Le pétrole devient, à cette époque, l'objet d'une guerre impitoyable. A l'étude de la structure des coûts du secteur, l'industriel sait l'importance du transfert de sa production. Afin de poursuivre l'expansion de son empire – devenu un trust en 1882 –, il rachète ou fusionne avec les raffineries du pays et obtient des rabais sur les transports afin de ruiner ses concurrents. «La survie du plus fort, l'œuvre de la loi de la nature et la loi de Dieu» réglementent, selon Rockefeller, le marché. La Standard Oil contrôle la plus grande partie de l'industrie pétrolière américaine. En chiffres, le monopole représente, au début du siècle, 34 filiales directes employant 65 000 personnes. Théodore Roosvelt, élu à la présidence en 1901, se décide à rompre avec le conservatisme passif de ses prédécesseurs. Il inaugure la lutte contre cette «course à la richesse […] usant de procédés illégaux et malhonnêtes». Ces excès du libéralisme menacent, selon lui, une Amérique construite sur le culte de la «libre entreprise». Se référant à la loi Sherman antitrust (1890), le gouvernement engage un procès contre le trust des pétroles. La Cour suprême des Etats-Unis déclare, le lundi 15 mai 1911, que le groupe des pétroliers a violé cette loi en constituant un monopole. L'arrêt ordonne la dissolution dans les six mois, en vertu du principe de la liberté de commerce, de la Standard Oil.

Les autorités imposent un éclatement par zones géographiques des sociétés pétrolières débouchant sur la création de Mobil, Exxon ou Chevron (en tout, 34 sociétés sont issues de cet empire). Les convictions de Roosvelt permettent le renforcement de la législation antitrust préparant l'adoption de la loi Clayton (en 1914).

«Aucune entreprise n'est

au-dessus de la loi»

Ce démantèlement n'est pas sans rappeler les récentes conclusions de la justice américaine à propos d'un autre géant. S'appuyant sur la même législation, un premier jugement a en effet établi, le 5 novembre dernier, la position de monopole de Microsoft.

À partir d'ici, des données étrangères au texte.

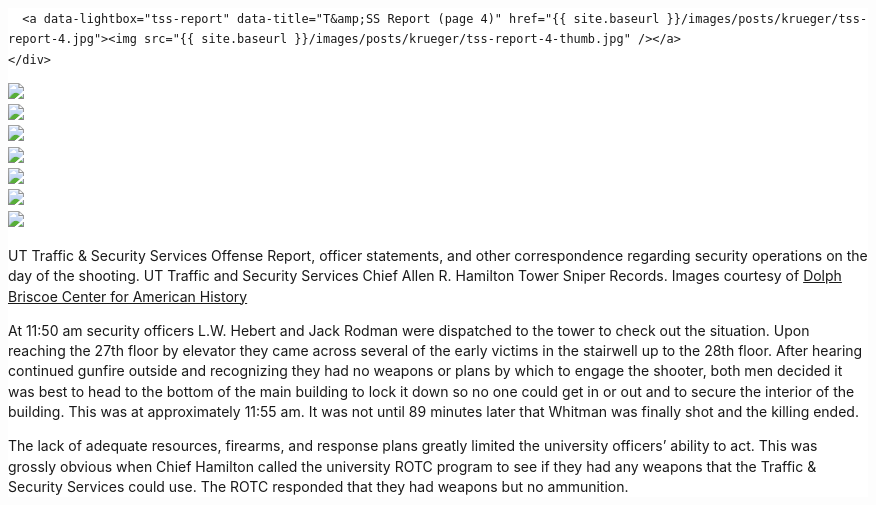       <a data-lightbox="tss-report" data-title="T&amp;SS Report (page 4)" href="{{ site.baseurl }}/images/posts/krueger/tss-report-4.jpg"><img src="{{ site.baseurl }}/images/posts/krueger/tss-report-4-thumb.jpg" /></a>
    </div>
  </div>
  <div class="row">
    <div class="image col-xs-6 col-md-3">
      <a data-lightbox="tss-report" data-title="T&amp;SS Report (page 5)" href="{{ site.baseurl }}/images/posts/krueger/tss-report-5.jpg"><img src="{{ site.baseurl }}/images/posts/krueger/tss-report-5-thumb.jpg" /></a>
    </div>
    <div class="image col-xs-6 col-md-3">
      <a data-lightbox="tss-report" data-title="T&amp;SS Report (page 6)" href="{{ site.baseurl }}/images/posts/krueger/tss-report-6.jpg"><img src="{{ site.baseurl }}/images/posts/krueger/tss-report-6-thumb.jpg" /></a>
    </div>
    <div class="image col-xs-6 col-md-3">
      <a data-lightbox="tss-report" data-title="T&amp;SS Report (page 7)" href="{{ site.baseurl }}/images/posts/krueger/tss-report-7.jpg"><img src="{{ site.baseurl }}/images/posts/krueger/tss-report-7-thumb.jpg" /></a>
    </div>
    <div class="image col-xs-6 col-md-3">
      <a data-lightbox="tss-report" data-title="Statement from Sargeant Barr" href="{{ site.baseurl }}/images/posts/krueger/barr-letter.jpg"><img src="{{ site.baseurl }}/images/posts/krueger/barr-letter-thumb.jpg" /></a>
    </div>
  </div>
  <div class="row">
    <div class="image col-xs-6 col-md-3">
      <a data-lightbox="tss-report" data-title="Statement from Jane Greer, Women’s Residence Halls" href="{{ site.baseurl }}/images/posts/krueger/greer-letter.jpg"><img src="{{ site.baseurl }}/images/posts/krueger/greer-letter-thumb.jpg" /></a>
    </div>
    <div class="image col-xs-6 col-md-3">
      <a data-lightbox="tss-report" data-title="Statement from Delsie Kingdon (page 1)" href="{{ site.baseurl }}/images/posts/krueger/kingdon-letter-1.jpg"><img src="{{ site.baseurl }}/images/posts/krueger/kingdon-letter-1-thumb.jpg" /></a>
    </div>
    <div class="image col-xs-6 col-md-3">
      <a data-lightbox="tss-report" data-title="Statement from Delsie Kingdon (page 2)" href="{{ site.baseurl }}/images/posts/krueger/kingdon-letter-2.jpg"><img src="{{ site.baseurl }}/images/posts/krueger/kingdon-letter-2-thumb.jpg" /></a>
    </div>
  </div>
  <p class="caption">
    UT Traffic &amp; Security Services Offense Report, officer statements, and other correspondence regarding security operations on the day of the shooting. UT Traffic and Security Services Chief Allen R. Hamilton Tower Sniper Records. <span class="credit">Images courtesy of <a href="http://www.cah.utexas.edu">Dolph Briscoe Center for American History</a></span>
  </p>
</div>

At 11:50 am security officers L.W. Hebert and Jack Rodman were dispatched to the tower to check out the situation. Upon reaching the 27th floor by elevator they came across several of the early victims in the stairwell up to the 28th floor. After hearing continued gunfire outside and recognizing they had no weapons or plans by which to engage the shooter, both men decided it was best to head to the bottom of the main building to lock it down so no one could get in or out and to secure the interior of the building. This was at approximately 11:55 am. It was not until 89 minutes later that Whitman was finally shot and the killing ended.

The lack of adequate resources, firearms, and response plans greatly limited the university officers’ ability to act. This was grossly obvious when Chief Hamilton called the university ROTC program to see if they had any weapons that the Traffic &amp; Security Services could use. The ROTC responded that they had weapons but no ammunition.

Ainsi au même titre que la Standard Oil, ce que le juge a dénoncé ce n'est pas la situation de monopole qui, en soi, n'est pas illégale mais le fait d'y parvenir par des moyens frauduleux – mise en place de barrières d'entrée très élevées, en l'occurrence. L'abus de cette position dominante limite la concurrence et étouffe l'innovation, portant préjudice aux consommateurs. Suite à ces conclusions – verdict définitif attendu pour le printemps 2000 –, l'attorney général Jay Reno (ministre de la Justice) s'est appliqué à rappeler que, aujourd'hui encore, «aucune personne ni aucune entreprise n'est au-dessus de la loi aux Etats-Unis.»